Rekenkundig gezien zal er rekening gehouden moeten worden met grofheid en variatie van de korrelgrootte van het zand. Een equivalente d70 waarde is daarvoor wellicht niet voldoende. Ook het bepalen van de d70 in het veld voor een specifieke locatie zal daarbij niet zinvol zijn, omdat dit geen eenduidig beeld geeft. Het zal van belang zijn om de ondergrond te karakteriseren, rekening houdend met te verwachten heterogeniteit en korrelgrootte, en het effect hiervan te kwantificeren voor de weerstand tegen piping. Deze karakterisatie is mogelijk en de meest geschikte methode hiervoor zou onderzoek zijn in sleuven in beddingafzettingen in een uiterwaard (zie hierboven).

● Getoonde gegevens
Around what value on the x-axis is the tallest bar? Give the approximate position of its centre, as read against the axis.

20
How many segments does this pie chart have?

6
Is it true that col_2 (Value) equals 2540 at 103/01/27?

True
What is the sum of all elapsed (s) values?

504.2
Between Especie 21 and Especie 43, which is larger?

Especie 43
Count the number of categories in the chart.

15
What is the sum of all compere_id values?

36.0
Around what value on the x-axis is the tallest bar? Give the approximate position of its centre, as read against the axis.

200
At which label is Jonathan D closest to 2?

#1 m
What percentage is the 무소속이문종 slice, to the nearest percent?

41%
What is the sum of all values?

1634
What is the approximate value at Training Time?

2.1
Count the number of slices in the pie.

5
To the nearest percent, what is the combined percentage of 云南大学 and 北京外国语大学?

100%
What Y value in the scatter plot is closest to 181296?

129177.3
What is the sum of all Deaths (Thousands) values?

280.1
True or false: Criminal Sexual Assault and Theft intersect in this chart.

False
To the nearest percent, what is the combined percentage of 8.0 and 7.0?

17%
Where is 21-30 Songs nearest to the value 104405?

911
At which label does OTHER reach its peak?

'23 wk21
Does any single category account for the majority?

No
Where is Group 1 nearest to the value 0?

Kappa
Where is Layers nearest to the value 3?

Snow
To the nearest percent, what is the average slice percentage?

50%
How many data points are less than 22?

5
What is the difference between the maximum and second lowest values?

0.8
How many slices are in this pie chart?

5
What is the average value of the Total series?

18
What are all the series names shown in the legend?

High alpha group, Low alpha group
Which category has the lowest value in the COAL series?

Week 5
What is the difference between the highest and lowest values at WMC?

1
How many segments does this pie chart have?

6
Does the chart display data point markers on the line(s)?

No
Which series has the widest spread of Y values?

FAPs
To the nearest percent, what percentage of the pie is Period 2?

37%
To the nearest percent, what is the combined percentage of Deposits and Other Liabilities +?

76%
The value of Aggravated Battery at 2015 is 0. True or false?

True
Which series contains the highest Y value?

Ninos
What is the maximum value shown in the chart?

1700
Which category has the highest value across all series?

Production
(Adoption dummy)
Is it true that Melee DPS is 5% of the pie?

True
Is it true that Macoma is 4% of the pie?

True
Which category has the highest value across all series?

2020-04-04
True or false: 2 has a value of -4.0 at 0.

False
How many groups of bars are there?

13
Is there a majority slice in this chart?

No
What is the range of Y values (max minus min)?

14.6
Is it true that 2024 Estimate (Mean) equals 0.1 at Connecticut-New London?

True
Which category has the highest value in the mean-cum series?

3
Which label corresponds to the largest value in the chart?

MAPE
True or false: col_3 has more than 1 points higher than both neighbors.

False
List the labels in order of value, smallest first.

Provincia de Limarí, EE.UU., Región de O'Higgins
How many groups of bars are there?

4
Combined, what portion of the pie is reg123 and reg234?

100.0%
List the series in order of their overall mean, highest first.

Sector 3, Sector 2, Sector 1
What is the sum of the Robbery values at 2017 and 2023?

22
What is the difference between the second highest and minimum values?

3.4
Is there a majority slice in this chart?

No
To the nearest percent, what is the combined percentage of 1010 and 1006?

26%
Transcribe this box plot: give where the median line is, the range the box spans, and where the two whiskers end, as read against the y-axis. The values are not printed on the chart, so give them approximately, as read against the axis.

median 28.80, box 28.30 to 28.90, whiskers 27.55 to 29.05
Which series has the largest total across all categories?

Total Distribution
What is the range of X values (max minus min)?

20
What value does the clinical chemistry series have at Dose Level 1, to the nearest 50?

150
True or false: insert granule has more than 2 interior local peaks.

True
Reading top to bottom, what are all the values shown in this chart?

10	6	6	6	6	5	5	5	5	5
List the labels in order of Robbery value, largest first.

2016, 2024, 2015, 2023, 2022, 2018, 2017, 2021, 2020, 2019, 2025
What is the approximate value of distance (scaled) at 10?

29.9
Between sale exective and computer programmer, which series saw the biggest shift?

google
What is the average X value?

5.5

● Toepassingsopdrachten
A. Beantwoord op basis van de studietekst over piping:
(i) Met welke twee eigenschappen van de korrelgrootte van het zand moet rekenkundig rekening worden gehouden?
(ii) Waarom is het bepalen van de d70 in het veld voor een specifieke locatie niet zinvol?
(iii) Welke methode noemt de tekst als meest geschikt om de ondergrond te karakteriseren?
B. Zet de studietekst over piping en de korrelgrootte van zand voort na de laatste zin.

● Antwoorden
A.
(i) Met de grofheid en de variatie van de korrelgrootte.
(ii) Omdat dit geen eenduidig beeld geeft.
(iii) Onderzoek in sleuven in beddingafzettingen in een uiterwaard.

B.
7.4 Beslisregels

Op basis van het karakteriseren van de ondergrond kunnen ook beslisregels opgesteld worden die gebieden uitsluiten van piping of waarbinnen een andere aanpak voor de detail beoordeling of toets-op-maat gevolgd zou moeten worden. Voor rivierafzettingen kan hierbij gedacht worden aan een minimaal benodigde deklaagdikte, wel/niet kortsluiting tussen Holoceen en Pleistoceen zand en het wel/niet aanwezig zijn van Hollandveen / de Laag van Wijchen / Formatie van Naaldwijk. Voor het voorbeeld van Hollandveen zou voor afgekeurde trajecten een detail toets of toets-op-maat met extra aandacht en met aanvullende data wellicht veel kunnen opleveren omdat de pipinggevoelige locaties waarschijnlijk vrij goed kunnen worden afgebakend.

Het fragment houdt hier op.